Tuchel won the Champions League 12 months ago and helped drive the club through the departure of Roman Abramovich. The owner’s swift exit from the Blues left Tuchel marooned as the club’s sole spokesperson, and he handled the questions - the ones he could answer, at least - with immense dignity and poise.
His seeming reward in the reshuffle was a level of autonomy that no manager has had since Jose Mourinho. Under Todd Boehly’s new structure, the German has oversight on transfers, who should come in, who should leave, and what his team for the season should look like.
Chelsea Football Club part company with Thomas Tuchel.
— Chelsea FC (@ChelseaFC) September 7, 2022
In turn he was rewarded with the single biggest spend in any transfer window in history, to the tune of over €280m. The turnover has been vast, assets like Romelu Lukaku and Timo Werner moved out at huge losses to make way for the team Tuchel wanted to build.
Tuchel has admitted he was uncomfortable with the power afforded to him but he was still able to wield it in an unprecedented way; Kalidou Koulibaly, Wesley Fofana, Raheem Sterling, Dennis Zakaria, Marc Cucurella, Pierre-Emerick Aubameyang.
If there were any doubts regarding Tuchel’s ability to lead the club forward - and clearly there were, given reports of a strained relationship with the owners as well as members of the squad - this decision could and should have been taken sooner.
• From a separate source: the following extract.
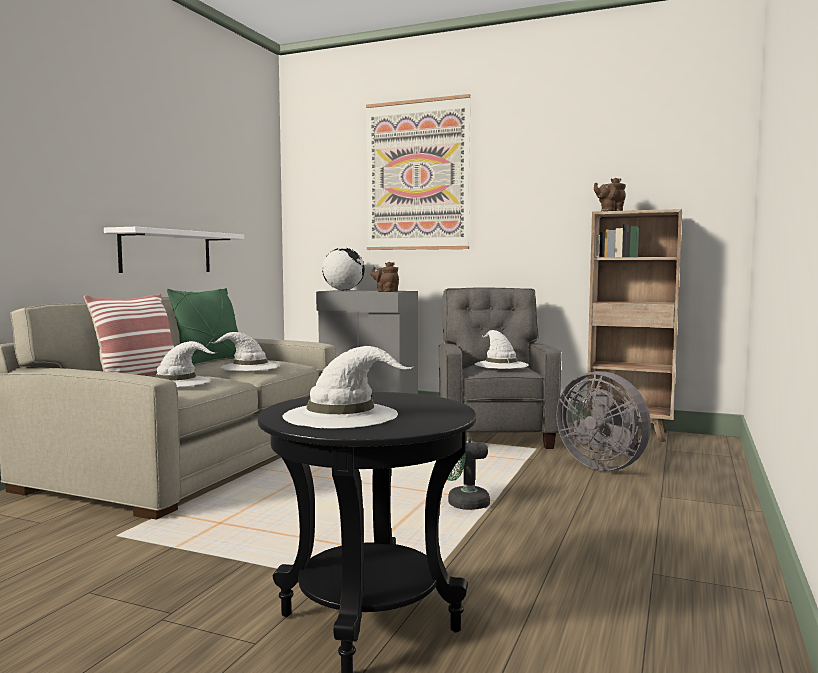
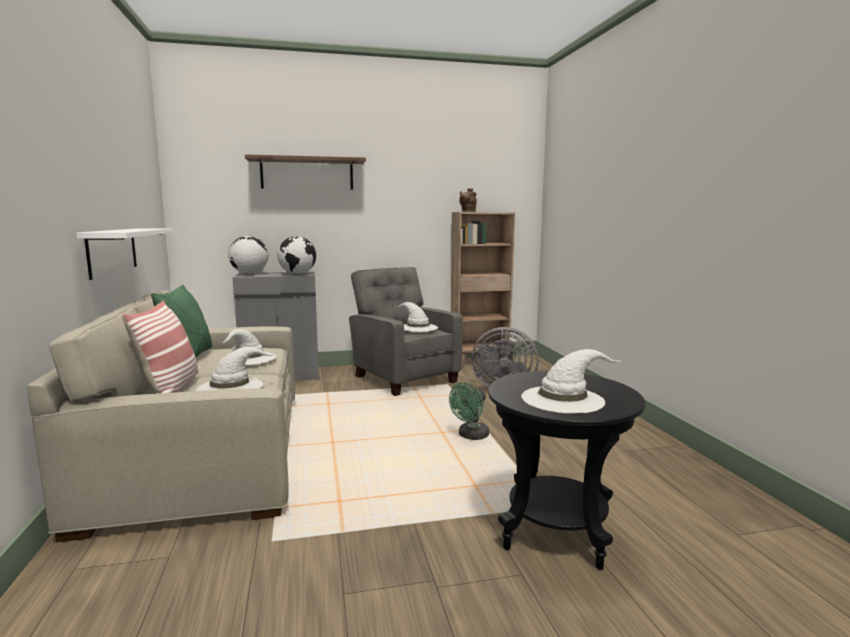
camera: 35 degrees left, 5 degrees up
picture [366,94,471,250] -> brown shelf [245,154,366,190]
brown teapot [370,262,399,292] -> globe [277,236,316,275]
The transfer window closed LAST WEEK, with Chelsea continuing to do business under a manager which they were uncertain over. They have shaped a squad for which Financial Fair Play will make it incredibly difficult to totally rebuild again after this spending in the image of a man who is now no longer there. Whoever comes next, will be required to adapt to players built for a system they will, in all likelihood, not want.
Boehly and his backers, Clearlake, were hyped as being shrewd operators who understood the business game well enough that they could adapt their thinking to football and transition with ease.
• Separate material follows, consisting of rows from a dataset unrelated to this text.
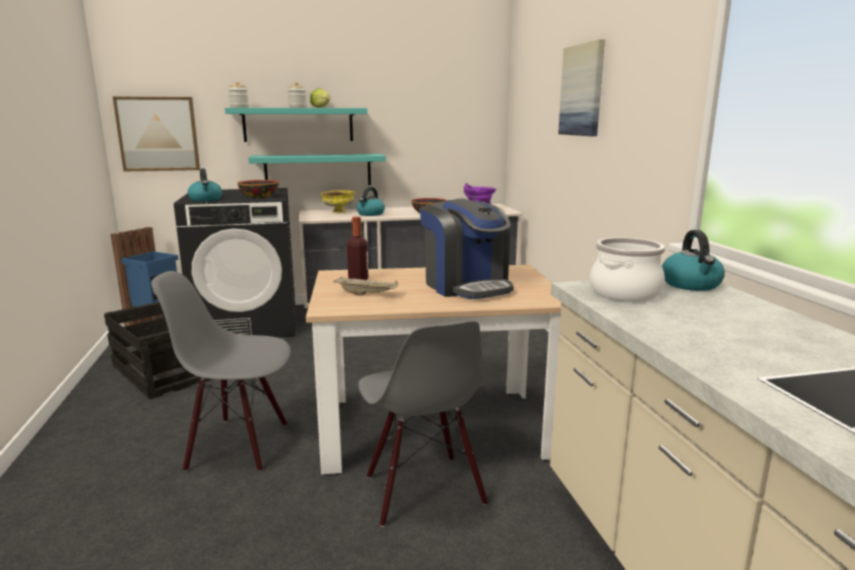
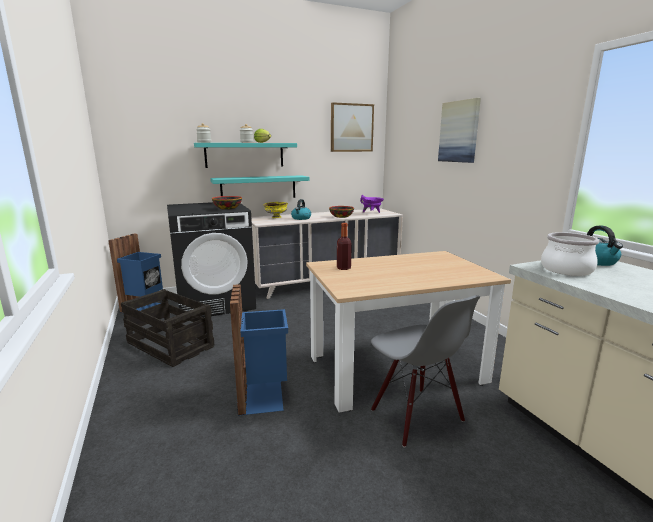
camera: 10 degrees left, 0 degrees up
picture [113,97,200,171] -> picture moved to [331,102,374,152]
grey chair [151,271,291,472] -> blue trash can [230,284,288,416]
kettle [188,168,222,201] -> none
beige tray [333,277,398,296] -> none
coffee machine [420,199,514,299] -> none

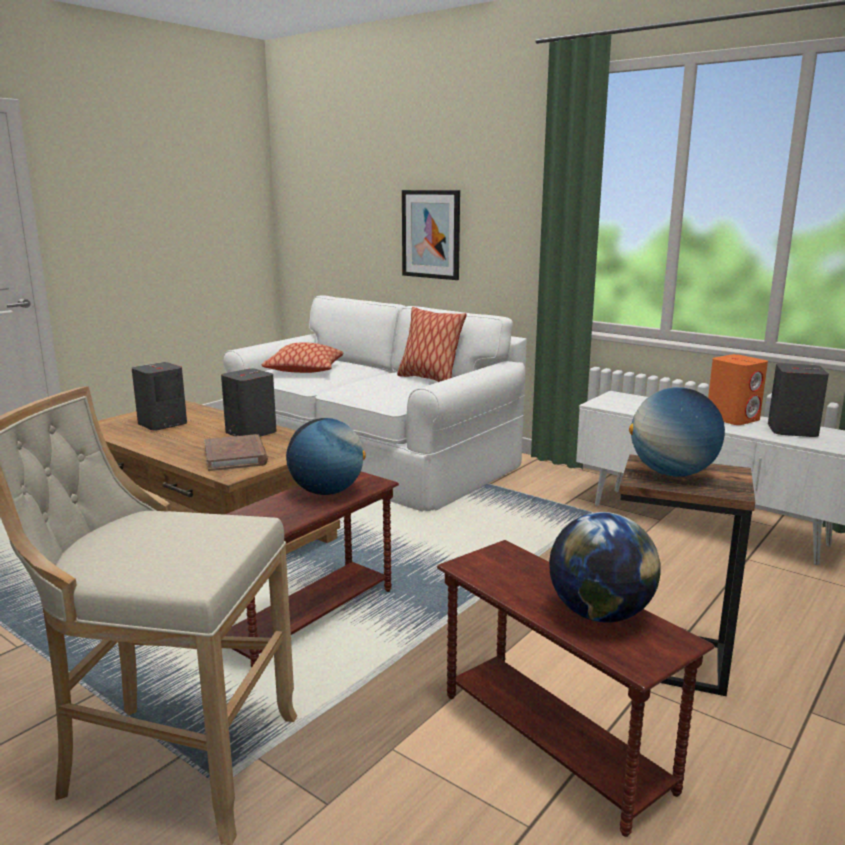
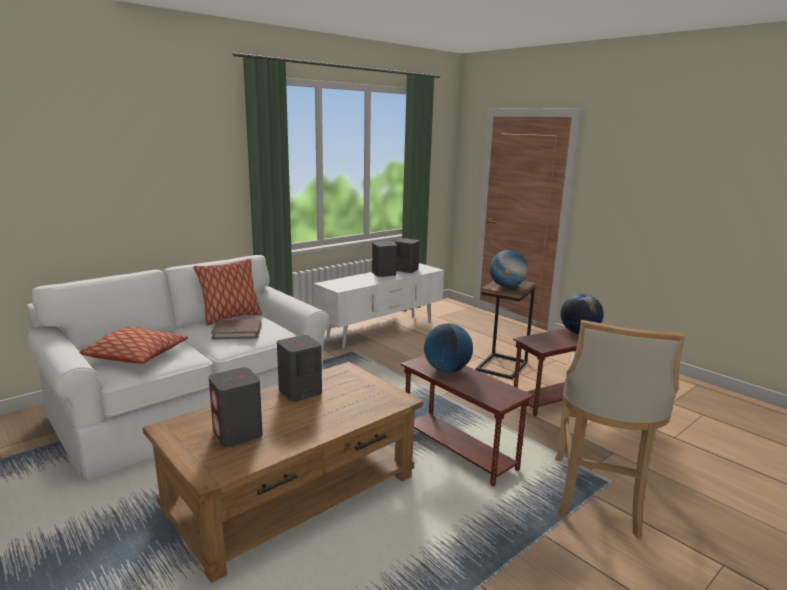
camera: 80 degrees left, 0 degrees up
brown book [204,434,268,471] -> brown book moved to [211,319,261,340]
picture [402,190,460,280] -> none
orange speaker [708,354,768,425] -> grey speaker [372,242,397,277]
But football is in many ways the most utterly dysfunctional industry there is, one which prompts overreactions and a decision-making process which in any other functioning company would lead to mass sackings at corporate level.
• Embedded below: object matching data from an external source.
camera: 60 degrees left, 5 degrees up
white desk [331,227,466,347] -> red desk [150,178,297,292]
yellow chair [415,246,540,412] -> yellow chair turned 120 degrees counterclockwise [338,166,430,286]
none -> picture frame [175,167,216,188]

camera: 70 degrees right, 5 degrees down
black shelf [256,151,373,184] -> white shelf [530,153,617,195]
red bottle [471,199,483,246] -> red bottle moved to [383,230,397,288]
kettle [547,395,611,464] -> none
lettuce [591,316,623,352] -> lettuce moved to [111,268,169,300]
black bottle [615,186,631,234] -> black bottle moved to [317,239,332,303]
And yet that’s what has just happened. Boehly has sanctioned over a quarter of a billion pounds being splurged on a team, at the behest of a single man, who is then summarily sacked shortly after. There can be no rhyme nor reason applied to this.
And Tuchel’s not changed who he is or how he thinks. He has always been an abrasive character, one who is confrontational by design. It happened at Dortmund, and at PSG. So either you’re all in with him, or you’re not.
And from the old ‘back me, or sack me’ adage, Chelsea have incomprehensibly decided to do both.
Chelsea fans were dismayed by the worrying form of late, some of which is a runover from last season. Tuchel didn’t know his best team nor get the best out of the players the club spent heavily on last time around, such as Werner and Lukaku.
That’s fair. Perhaps Tuchel’s time was up. But nothing has changed from this week to a few weeks ago, when this huge sum of money was shipped out of the door.
The Aubameyang signing sums it all up. The duo ‘reunited’ after their time at Dortmund. Well, for 59 minutes at least. Tuchel’s now gone and Auba is left to wonder what happens for him now.
Chelsea have executed one of the worst business decisions football has ever seen.